■ **Task statement**:
Your copy should match the listing below word for word, with no images in it.

BEGIN Dataset excerpt

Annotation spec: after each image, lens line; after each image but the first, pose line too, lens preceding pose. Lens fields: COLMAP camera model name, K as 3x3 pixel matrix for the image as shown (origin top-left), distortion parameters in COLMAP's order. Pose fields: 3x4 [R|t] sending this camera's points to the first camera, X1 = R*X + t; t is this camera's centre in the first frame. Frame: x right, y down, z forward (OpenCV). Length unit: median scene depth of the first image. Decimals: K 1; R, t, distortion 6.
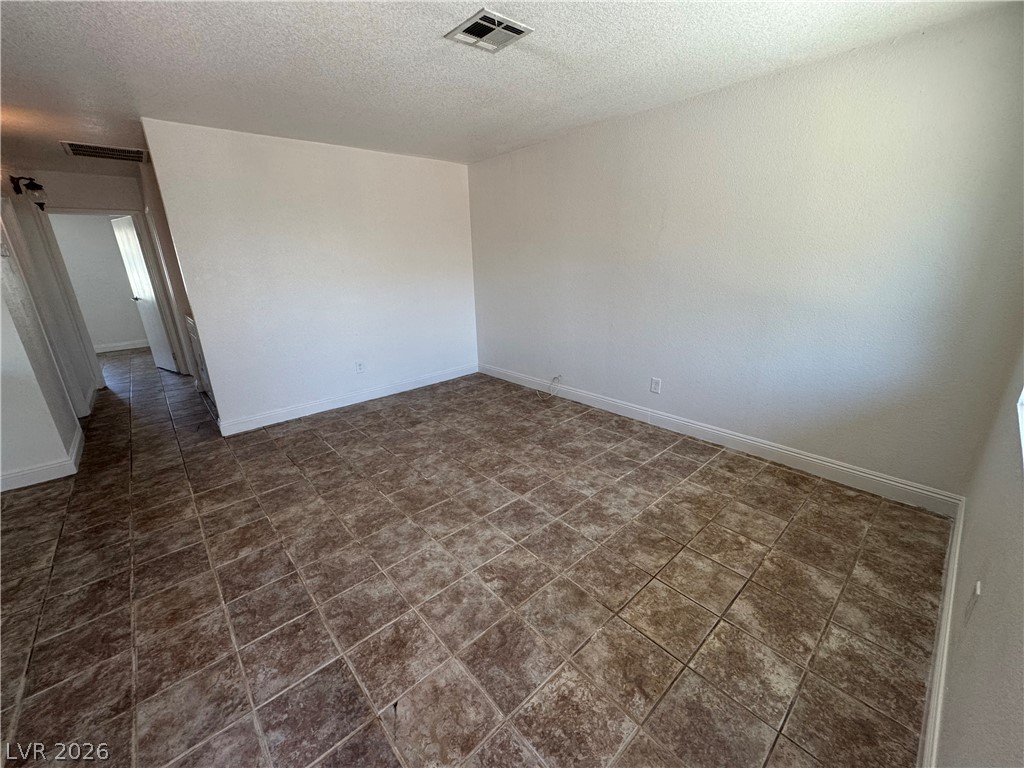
lens RADIAL K [[409.8, 0, 512.7], [0, 409.8, 385.7], [0, 0, 1]] dist [-0.001834, 0.000479]
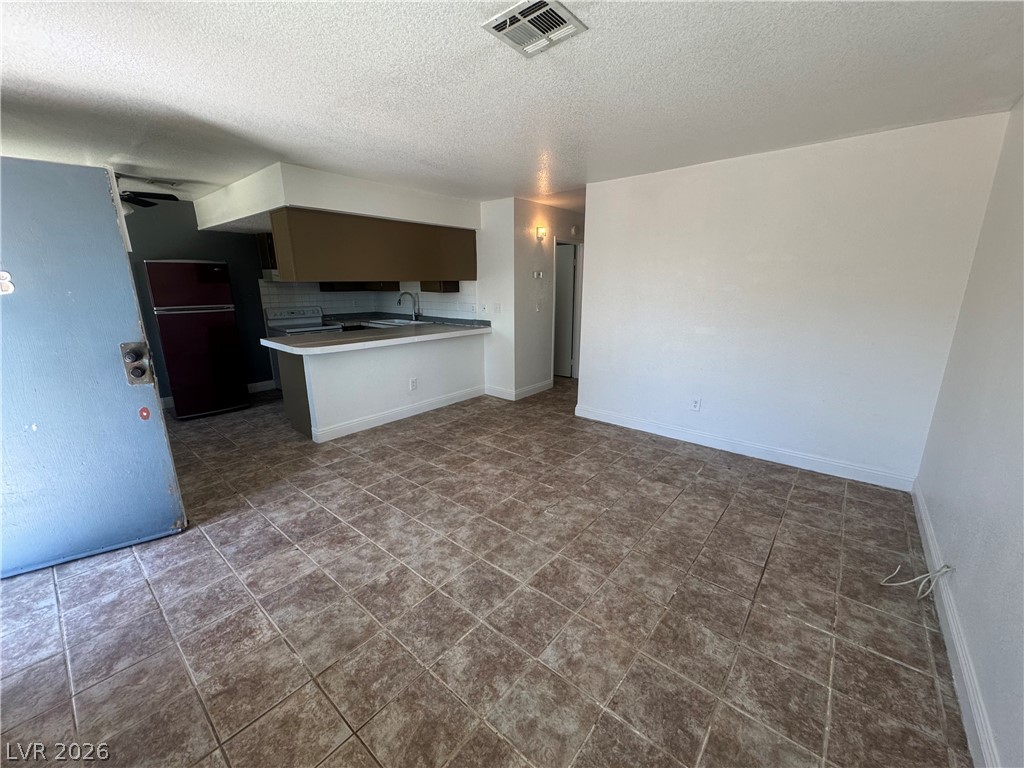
lens RADIAL K [[409.8, 0, 508.4], [0, 409.8, 383.1], [0, 0, 1]] dist [-0.001834, 0.000479]
pose [[0.131828, 0.257164, -0.957334, 0.730934], [-0.303285, 0.929914, 0.208035, -0.266544], [0.943737, 0.262920, 0.200583, 0.764454]]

END Dataset excerpt

■ **Solution below**:
Annotation spec: after each image, lens line; after each image but the first, pose line too, lens preceding pose. Lens fields: COLMAP camera model name, K as 3x3 pixel matrix for the image as shown (origin top-left), distortion parameters in COLMAP's order. Pose fields: 3x4 [R|t] sending this camera's points to the first camera, X1 = R*X + t; t is this camera's centre in the first frame. Frame: x right, y down, z forward (OpenCV). Length unit: median scene depth of the first image. Decimals: K 1; R, t, distortion 6.
lens RADIAL K [[409.8, 0, 512.7], [0, 409.8, 385.7], [0, 0, 1]] dist [-0.001834, 0.000479]
lens RADIAL K [[409.8, 0, 508.4], [0, 409.8, 383.1], [0, 0, 1]] dist [-0.001834, 0.000479]
pose [[0.131828, 0.257164, -0.957334, 0.730934], [-0.303285, 0.929914, 0.208035, -0.266544], [0.943737, 0.262920, 0.200583, 0.764454]]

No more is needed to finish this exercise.